■ Entries provided
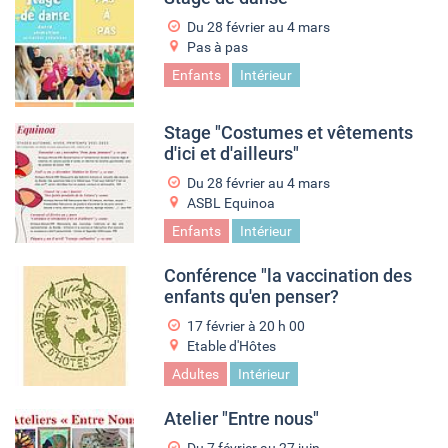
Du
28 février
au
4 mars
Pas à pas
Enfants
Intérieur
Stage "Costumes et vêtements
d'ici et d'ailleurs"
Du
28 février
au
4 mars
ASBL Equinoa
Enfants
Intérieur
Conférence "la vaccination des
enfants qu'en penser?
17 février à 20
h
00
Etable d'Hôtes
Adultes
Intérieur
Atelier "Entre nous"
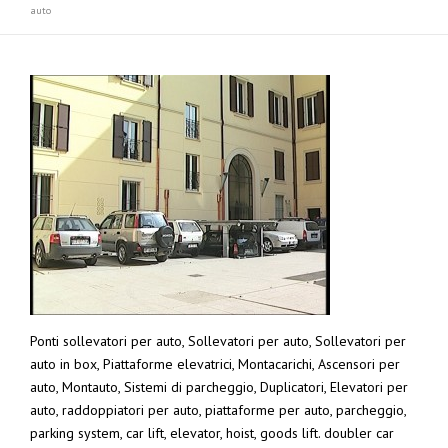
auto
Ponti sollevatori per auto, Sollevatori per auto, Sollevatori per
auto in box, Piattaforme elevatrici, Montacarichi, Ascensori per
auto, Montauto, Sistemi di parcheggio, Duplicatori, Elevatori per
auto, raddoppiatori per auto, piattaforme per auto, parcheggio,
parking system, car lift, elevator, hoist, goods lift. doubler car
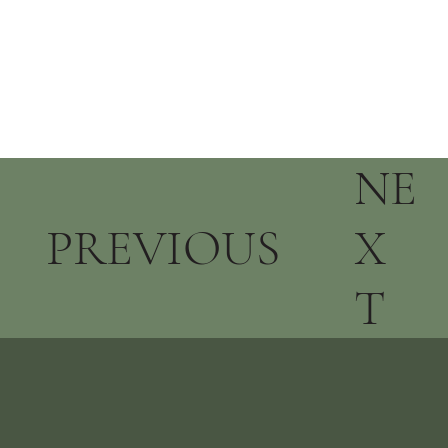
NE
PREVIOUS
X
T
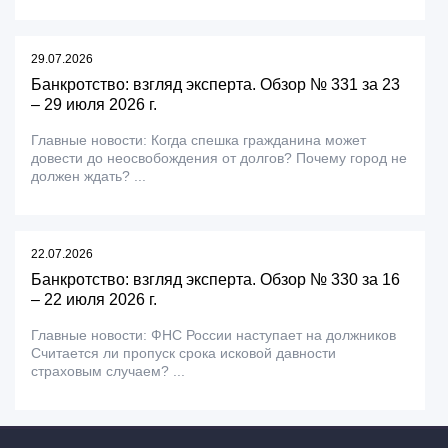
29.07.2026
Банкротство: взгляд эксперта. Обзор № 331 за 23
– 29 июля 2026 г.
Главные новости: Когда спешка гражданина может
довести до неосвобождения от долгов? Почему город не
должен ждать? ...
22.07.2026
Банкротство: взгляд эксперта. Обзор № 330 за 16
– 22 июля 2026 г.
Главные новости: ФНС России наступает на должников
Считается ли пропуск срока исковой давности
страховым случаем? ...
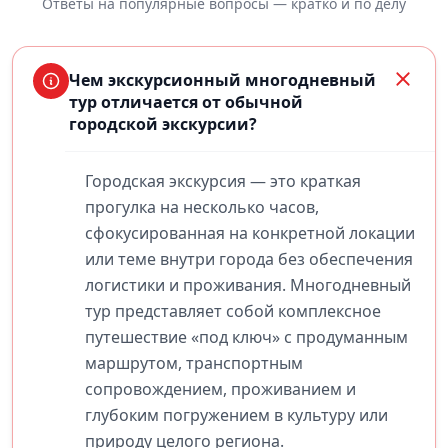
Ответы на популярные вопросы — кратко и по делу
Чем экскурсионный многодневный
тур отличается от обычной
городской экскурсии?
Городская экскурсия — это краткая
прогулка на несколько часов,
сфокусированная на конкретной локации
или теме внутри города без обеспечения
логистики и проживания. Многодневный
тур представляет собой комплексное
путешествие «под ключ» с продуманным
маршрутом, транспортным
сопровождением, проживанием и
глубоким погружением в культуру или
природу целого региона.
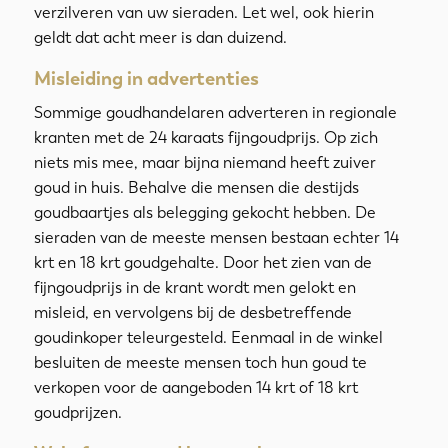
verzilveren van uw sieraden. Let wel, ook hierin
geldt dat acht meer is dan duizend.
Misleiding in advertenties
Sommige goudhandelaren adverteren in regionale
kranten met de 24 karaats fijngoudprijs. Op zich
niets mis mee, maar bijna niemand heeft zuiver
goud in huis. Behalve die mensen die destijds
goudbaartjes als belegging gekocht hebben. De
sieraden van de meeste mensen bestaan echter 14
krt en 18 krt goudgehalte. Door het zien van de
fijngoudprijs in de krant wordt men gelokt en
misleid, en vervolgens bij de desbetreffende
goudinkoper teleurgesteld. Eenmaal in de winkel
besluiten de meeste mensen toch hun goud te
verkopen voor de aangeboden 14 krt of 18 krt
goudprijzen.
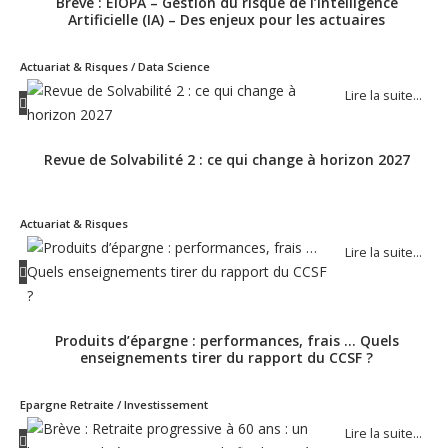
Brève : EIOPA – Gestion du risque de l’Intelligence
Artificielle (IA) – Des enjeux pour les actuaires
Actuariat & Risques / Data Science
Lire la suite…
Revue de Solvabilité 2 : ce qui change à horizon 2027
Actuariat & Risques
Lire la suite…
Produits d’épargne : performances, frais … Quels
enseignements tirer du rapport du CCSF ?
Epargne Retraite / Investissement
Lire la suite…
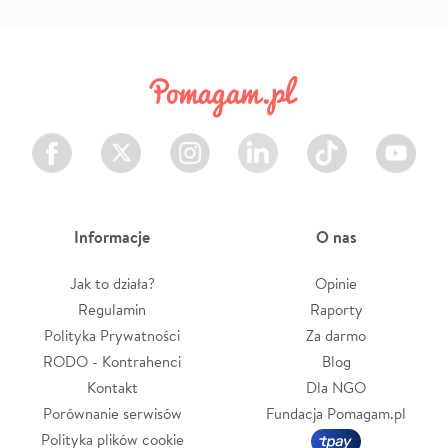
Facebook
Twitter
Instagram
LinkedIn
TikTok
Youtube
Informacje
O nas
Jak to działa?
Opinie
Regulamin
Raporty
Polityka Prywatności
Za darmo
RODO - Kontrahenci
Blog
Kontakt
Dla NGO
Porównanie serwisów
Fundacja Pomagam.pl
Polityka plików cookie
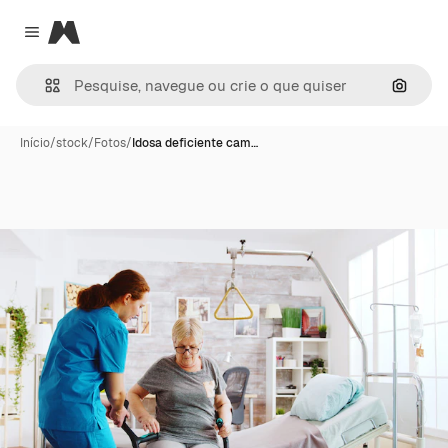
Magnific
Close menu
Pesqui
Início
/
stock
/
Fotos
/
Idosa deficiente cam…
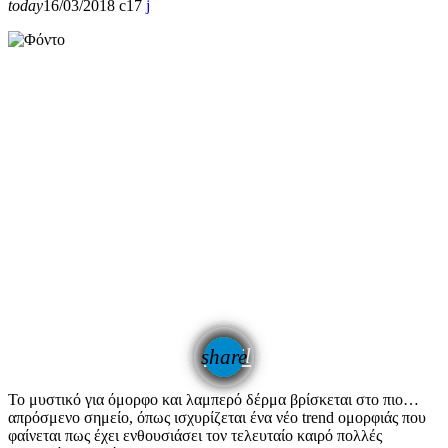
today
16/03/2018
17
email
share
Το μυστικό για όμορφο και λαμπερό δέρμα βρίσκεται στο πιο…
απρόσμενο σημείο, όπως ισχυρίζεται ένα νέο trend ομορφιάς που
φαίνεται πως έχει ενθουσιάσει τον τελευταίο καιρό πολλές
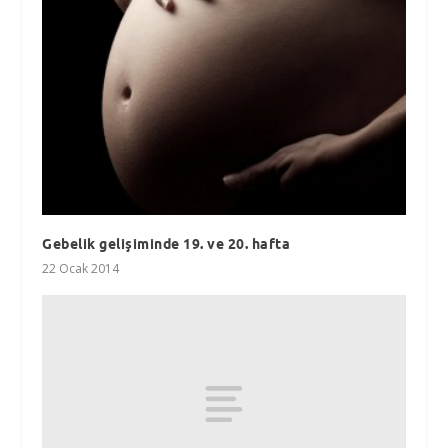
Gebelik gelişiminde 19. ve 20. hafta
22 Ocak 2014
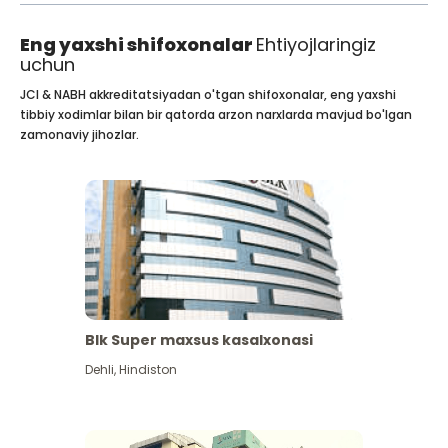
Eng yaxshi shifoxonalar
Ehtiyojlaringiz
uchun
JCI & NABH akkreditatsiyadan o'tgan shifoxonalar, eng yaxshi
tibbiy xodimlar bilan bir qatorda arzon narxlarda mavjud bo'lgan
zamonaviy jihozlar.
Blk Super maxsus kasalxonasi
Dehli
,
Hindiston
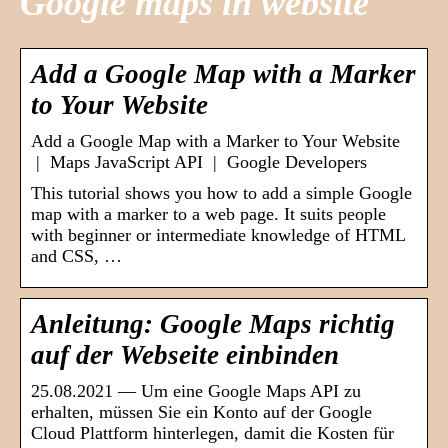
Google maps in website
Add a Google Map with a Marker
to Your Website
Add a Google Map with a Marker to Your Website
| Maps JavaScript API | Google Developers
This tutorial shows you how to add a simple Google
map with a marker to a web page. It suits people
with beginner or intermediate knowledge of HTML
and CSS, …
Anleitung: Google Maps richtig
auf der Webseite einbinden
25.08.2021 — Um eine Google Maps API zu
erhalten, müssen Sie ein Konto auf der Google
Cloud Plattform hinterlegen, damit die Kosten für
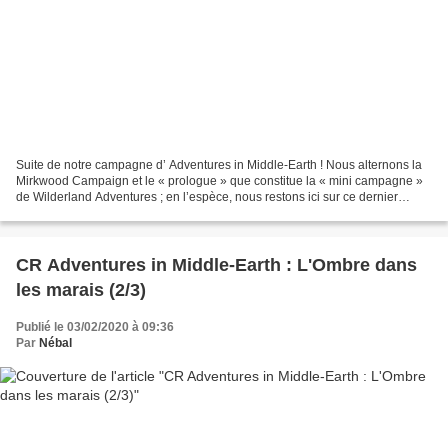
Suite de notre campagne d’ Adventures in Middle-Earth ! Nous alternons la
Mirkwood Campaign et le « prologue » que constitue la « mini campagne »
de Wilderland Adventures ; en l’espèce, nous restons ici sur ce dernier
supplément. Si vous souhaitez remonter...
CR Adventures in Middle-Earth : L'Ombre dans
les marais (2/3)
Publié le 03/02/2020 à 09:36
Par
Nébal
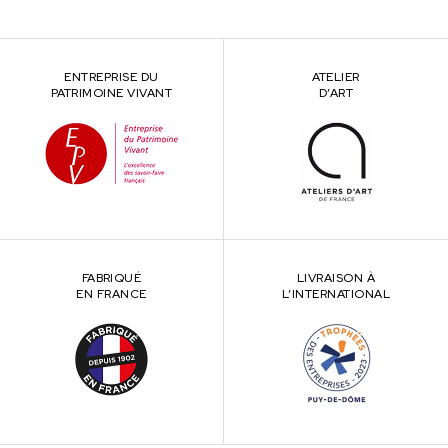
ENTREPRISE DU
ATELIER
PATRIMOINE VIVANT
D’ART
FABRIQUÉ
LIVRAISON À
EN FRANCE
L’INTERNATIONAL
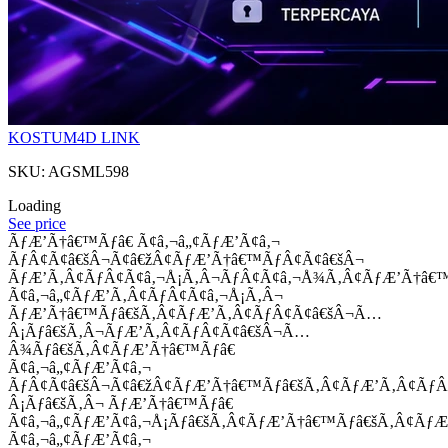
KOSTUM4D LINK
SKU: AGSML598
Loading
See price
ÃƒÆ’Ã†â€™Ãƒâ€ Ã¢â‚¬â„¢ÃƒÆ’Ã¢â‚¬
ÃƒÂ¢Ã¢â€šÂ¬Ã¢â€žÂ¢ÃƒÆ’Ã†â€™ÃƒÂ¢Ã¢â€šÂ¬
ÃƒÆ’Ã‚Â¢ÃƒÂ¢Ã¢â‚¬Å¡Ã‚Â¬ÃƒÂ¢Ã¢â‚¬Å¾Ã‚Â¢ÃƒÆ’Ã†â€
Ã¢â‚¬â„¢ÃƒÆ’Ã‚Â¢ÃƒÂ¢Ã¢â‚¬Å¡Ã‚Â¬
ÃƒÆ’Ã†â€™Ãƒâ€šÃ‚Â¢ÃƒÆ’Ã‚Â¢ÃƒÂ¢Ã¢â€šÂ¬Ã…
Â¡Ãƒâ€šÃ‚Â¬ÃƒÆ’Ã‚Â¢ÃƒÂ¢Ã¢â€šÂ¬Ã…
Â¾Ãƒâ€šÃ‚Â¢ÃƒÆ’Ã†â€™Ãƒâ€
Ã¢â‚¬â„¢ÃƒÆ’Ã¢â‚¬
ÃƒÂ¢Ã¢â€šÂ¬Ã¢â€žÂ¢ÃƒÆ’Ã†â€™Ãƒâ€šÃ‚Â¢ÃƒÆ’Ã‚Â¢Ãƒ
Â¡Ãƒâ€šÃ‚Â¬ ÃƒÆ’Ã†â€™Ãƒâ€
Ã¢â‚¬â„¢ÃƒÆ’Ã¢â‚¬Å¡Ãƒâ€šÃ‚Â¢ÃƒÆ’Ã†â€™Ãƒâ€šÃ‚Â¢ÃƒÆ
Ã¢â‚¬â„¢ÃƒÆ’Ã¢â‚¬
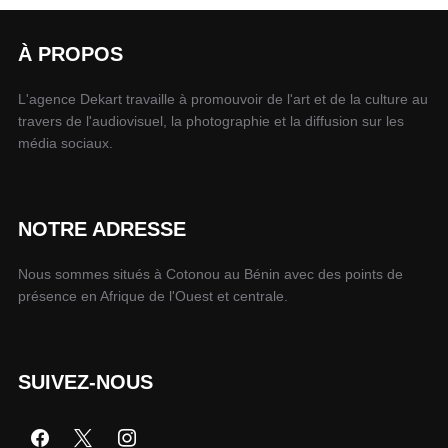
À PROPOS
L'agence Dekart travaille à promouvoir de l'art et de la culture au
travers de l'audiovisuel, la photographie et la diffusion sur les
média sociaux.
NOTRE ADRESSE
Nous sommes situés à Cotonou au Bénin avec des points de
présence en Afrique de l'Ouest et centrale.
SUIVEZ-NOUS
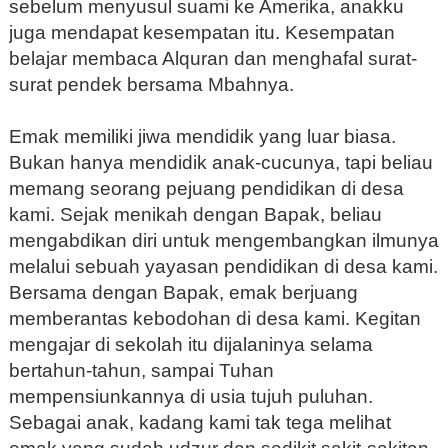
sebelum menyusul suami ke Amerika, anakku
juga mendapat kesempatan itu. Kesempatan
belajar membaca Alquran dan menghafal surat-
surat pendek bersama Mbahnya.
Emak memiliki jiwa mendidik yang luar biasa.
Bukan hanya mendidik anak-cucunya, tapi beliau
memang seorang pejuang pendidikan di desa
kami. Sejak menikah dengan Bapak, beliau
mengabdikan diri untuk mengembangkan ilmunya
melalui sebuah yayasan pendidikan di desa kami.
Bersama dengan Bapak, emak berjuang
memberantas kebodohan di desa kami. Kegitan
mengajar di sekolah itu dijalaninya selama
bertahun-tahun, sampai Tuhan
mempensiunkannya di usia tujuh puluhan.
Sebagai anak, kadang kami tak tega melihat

■ About this task
Tally the lines of the listing in which the string "fijngoudprijs" appears, and state the tally alone.

■ Written solution
2